I think these small-holed netting fences are dangerous. The Cambodian authorities apparently have never heard of the Hillsborough stadium disaster in Liverpool where in 1989 football fans died when they were pressed up against the fence. Mind you, the annual Water Festival in Phnom Penh attracts about 1 million visitors per day (it lasts for 3 days). Yes, that's right: 1 million. Now imagine these people want to see the boat races from up close and they can't because of this fence. What will happen?

While the Water Festival normally is a colourful event, I would for this year not advice anyone to come. And next year, because the drainage works will last for at least three years.

Wait untill 2010 when Phnom Penh's river front will be restored to its former beauty.

Or so they promise...


Press Freedom in Cambodia

This year Cambodia scores much lower on the yearly Press Freedom list by Reporters sans Frontieres. The country has gone down to 126th place.

According to the website this is mainly a result of a journalist’s murder that was probably instigated by a police officer, and the fact that control of the media was stepped up for the parliamentary elections. Also, in Cambodia (as in many other countries) it is strictly forbidden to report anything that reflects badly on the president or monarch, or their family and close associates.

Would you expect press freedom to be much better in Thailand? No way: that country ranks 124th. That's higher than last year, when Thailand ranked 135 due to the restrictions after a military coup in September.

Back to Cambodia: last year this country ranked 85th, so the plunge to 126th is quite steep. And I'm afraid it won't get any better after populair news host Cheng Chivoan resigned from CTN-television. He was famous for his reports about sensitive issues like land grabbing and illegal logging.


Oct 23, 2008

Phnom Penh Projects delayed...

Following up on the previous post on the construction boom in Phnom Penh and the risk of the city losing its charm, there were some interesting articles in the local press.

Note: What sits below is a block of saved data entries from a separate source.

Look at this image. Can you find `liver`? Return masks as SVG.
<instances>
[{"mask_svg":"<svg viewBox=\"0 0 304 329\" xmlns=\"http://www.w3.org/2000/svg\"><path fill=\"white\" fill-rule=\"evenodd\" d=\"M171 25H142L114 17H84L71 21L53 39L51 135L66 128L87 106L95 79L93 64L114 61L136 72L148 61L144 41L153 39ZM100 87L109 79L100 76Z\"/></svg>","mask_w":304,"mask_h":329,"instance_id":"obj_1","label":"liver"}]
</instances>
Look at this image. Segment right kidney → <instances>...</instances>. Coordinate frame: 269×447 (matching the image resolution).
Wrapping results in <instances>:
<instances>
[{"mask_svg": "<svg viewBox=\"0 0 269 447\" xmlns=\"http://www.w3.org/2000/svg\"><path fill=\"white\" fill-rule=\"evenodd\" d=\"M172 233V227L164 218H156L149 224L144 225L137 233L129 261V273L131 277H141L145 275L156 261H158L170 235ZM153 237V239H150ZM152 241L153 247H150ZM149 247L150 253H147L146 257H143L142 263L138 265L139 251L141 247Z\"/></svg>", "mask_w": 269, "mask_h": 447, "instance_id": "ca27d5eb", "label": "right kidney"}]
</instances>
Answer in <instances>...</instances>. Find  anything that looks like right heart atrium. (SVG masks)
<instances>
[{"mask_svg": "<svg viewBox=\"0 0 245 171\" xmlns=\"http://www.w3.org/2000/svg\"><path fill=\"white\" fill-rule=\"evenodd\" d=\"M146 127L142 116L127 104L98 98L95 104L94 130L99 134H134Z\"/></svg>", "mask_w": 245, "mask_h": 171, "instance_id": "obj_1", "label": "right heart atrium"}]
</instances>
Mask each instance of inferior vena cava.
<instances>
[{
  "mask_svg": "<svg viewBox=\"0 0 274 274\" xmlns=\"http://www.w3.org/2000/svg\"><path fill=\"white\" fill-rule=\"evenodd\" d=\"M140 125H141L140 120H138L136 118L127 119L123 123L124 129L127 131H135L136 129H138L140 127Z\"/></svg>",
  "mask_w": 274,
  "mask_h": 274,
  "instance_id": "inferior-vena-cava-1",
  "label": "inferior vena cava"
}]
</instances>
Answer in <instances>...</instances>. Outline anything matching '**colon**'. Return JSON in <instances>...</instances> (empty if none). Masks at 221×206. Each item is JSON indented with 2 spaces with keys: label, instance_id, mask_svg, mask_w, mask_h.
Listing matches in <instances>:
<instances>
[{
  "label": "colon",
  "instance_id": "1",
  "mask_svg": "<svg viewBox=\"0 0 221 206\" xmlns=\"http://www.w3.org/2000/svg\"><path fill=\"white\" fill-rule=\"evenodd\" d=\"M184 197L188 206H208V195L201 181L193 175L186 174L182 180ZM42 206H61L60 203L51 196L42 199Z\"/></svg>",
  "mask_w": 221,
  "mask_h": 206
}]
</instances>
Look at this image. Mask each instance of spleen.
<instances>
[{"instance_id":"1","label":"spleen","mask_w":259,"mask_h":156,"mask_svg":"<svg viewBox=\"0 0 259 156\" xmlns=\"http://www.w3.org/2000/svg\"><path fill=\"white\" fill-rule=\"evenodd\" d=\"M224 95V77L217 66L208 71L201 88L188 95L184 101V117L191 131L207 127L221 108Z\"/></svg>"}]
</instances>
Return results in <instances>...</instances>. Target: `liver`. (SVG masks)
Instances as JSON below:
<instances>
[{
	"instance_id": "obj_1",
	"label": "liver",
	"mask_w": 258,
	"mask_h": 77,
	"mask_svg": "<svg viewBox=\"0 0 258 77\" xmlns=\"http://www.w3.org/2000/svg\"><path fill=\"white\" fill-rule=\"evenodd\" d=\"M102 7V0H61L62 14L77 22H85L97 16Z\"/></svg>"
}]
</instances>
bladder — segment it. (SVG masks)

One described the French colonial houses in Phnom Penh as important cultural heritage that should be preserved. Now, many people agree with that but probably new is that authorities now do too. With the most important one Phnom Penh Governor Kep Chuktema who said the city is stepping up efforts to preserve these buildings.

Remember, I was suggesting some of the mega construction projects in the city would probably be put on hold, or even suspended completely? Well, that's already happening: Camko City (on the northwest of Phnom Penh) will not undertake any new construction. In other words: only Phase 1 will be finished, leaving an incomplete planned city. What will the effect of that be on the value of buildings in Phase 1? Will the buyers complain that they don't get what was promised?

Other projects:
- Construction of a 45-storey condominium tower overlooking the Tonle Sap has been delayed;
- Construction of five 25-storey residential towers on the Chruoy Changvar peninsula have not started as planned;
- The developer behind Gold Tower 42 says the project will go on as scheduled, although they still have to sell units. In this market and at this time? Housing sales in Cambodia have fallen about 50 percent over the last year. And, interestingly enough, the website of the construction company, Yon Woo Inc., is unavailable... By the way, the ONLY information you'll find about this Yon Woo Inc. is related to building the Gold Tower 42, nothing else...

It's just waiting for the housing bubble in Cambodia to collapse. And what will happen then, especially to those people who took loans to finance their purchase (esp. in CamKo city but probably also in Gold Tower 42).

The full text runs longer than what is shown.